Questo è quello che per una vita abbiamo detto. E questo è quello che adesso ci sentiamo dire spesso.

Studiare… perché? A cosa serve, in un mondo tecnologico, del pronto uso, dove vi sono mezzi e strumenti per riprodurre fedelmente qualsiasi cosa? A che scopo, imbattersi in teorie e pratiche da sviscerare e comprendere, quando tutto può essere fatto in un click?

Bella domanda.

Ma non ci colgono impreparati. Abbiamo le idee chiare, siamo certi della bontà delle nostre argomentazioni. Quindi, iniziamo con il dire che

TUTTI COPIANO, POCHI RIPRODUCONO, POCHISSIMI CREANO

Fare Arte, in qualsiasi tecnica, a qualsiasi livello, è sognare ad occhi aperti.

Significa immaginare mondi che non esistono, e un minuto dopo sono lì, reali, ti guardano. Personaggi strani, buffi, drammatici, che ripetono in eterno un’azione, il pathos, il dramma, la gioia.

Immaginare, sognare, inventare… creare. Tutto nella testa, nei pensieri, nelle favole e nelle storie che ci raccontiamo. Poi serve renderle reali, concrete, fruibili. Fermare l’emozione per sempre, la visione per sempre, la melodia per sempre.

Ognuno usa quello che preferisce. Lo scrittore usa le parole, le mette insieme, le sposa e le separa, come fossero note.

Il musicista prende le note, dà loro un valore, una tonalità, le fa vivere e vibrare… parlare come fossero parole.

E l’artista? Beh, l’artista prende la matita, i pennelli, i colori… e crea il mondo

Giusto. Vero. Esatto.

Ma lo scrittore, il musicista, l’artista, non sono arrivati a poter concretizzate i loro sogni così, in un secondo, tra un supplì e una gita al mare. Ci sono arrivati imparando il modo giusto, quello da loro preferito, per potersi esprimere.

E mai trovereste qualcuno che acquista una chitarra e poi la suona con una scarpa, perché “questa è la mia musica”, convinto di essere musicista solo perché imbraccia uno strumento (beh, oddio…talvolta…)

E mai trovereste uno scrittore che picchia sulla tastiera con un martello, convinto di essere un creatore di best sellers solo perché è davanti ad una tastiera (beh, oddio…talvolta…)

Mentre invece troverete milioni di persone convinte di essere artisti solo perché hanno svitato il tappo di un tubetto di colore e imbrattano una superficie.
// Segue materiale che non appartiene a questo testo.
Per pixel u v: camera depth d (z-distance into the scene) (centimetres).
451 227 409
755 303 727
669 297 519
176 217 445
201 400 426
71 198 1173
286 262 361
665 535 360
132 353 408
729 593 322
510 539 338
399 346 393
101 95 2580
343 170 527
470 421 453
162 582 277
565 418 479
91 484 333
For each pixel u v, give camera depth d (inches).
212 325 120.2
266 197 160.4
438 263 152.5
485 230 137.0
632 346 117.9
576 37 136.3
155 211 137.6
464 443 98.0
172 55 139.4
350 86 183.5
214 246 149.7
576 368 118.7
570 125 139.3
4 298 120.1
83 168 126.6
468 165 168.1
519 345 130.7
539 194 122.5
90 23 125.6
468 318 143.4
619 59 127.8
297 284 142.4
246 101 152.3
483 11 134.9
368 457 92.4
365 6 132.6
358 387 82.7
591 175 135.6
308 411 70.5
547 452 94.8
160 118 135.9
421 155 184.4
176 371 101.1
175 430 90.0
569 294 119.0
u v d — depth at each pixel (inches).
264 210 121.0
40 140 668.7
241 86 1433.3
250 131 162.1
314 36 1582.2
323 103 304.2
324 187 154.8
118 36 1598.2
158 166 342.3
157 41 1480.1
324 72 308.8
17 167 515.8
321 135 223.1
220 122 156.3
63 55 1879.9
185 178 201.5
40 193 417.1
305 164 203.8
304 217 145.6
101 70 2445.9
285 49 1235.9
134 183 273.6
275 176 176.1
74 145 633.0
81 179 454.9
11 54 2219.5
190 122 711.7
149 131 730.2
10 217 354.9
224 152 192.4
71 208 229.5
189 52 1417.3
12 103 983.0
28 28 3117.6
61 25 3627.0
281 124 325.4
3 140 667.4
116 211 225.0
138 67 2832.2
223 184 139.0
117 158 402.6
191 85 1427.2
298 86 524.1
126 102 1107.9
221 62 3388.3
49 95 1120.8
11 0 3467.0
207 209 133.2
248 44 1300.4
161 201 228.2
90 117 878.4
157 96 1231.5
Ahimè…

Questo perché il tracciare segni e il dipingere sono espressioni libere… cioè possono portare a risultati interessanti anche senza una preparazione specifica. Risultati interessanti, d’accordo… ma per chi?

Come nel caso dello scrittore e del musicista, ci dobbiamo chiedere se lavoriamo solo per noi o perché altri godano del nostro lavoro. E non fraintendiamo, come molti furbescamente fanno, la domanda con l’asserire che ci si vende per fare ciò che è gradito alla gente. Questo è un altro discorso, molto complesso e sviluppato nel corso di millenni (tutta la storia dell'arte è nata su commissione) ma non è questo. Qui ci si chiede se ciò che vogliamo trasmettere vogliamo anche che sia trasmesso. O che resti pensiero nostro e basta, non condiviso. Ed è fondamentale, porsi la questione, per molteplici motivi.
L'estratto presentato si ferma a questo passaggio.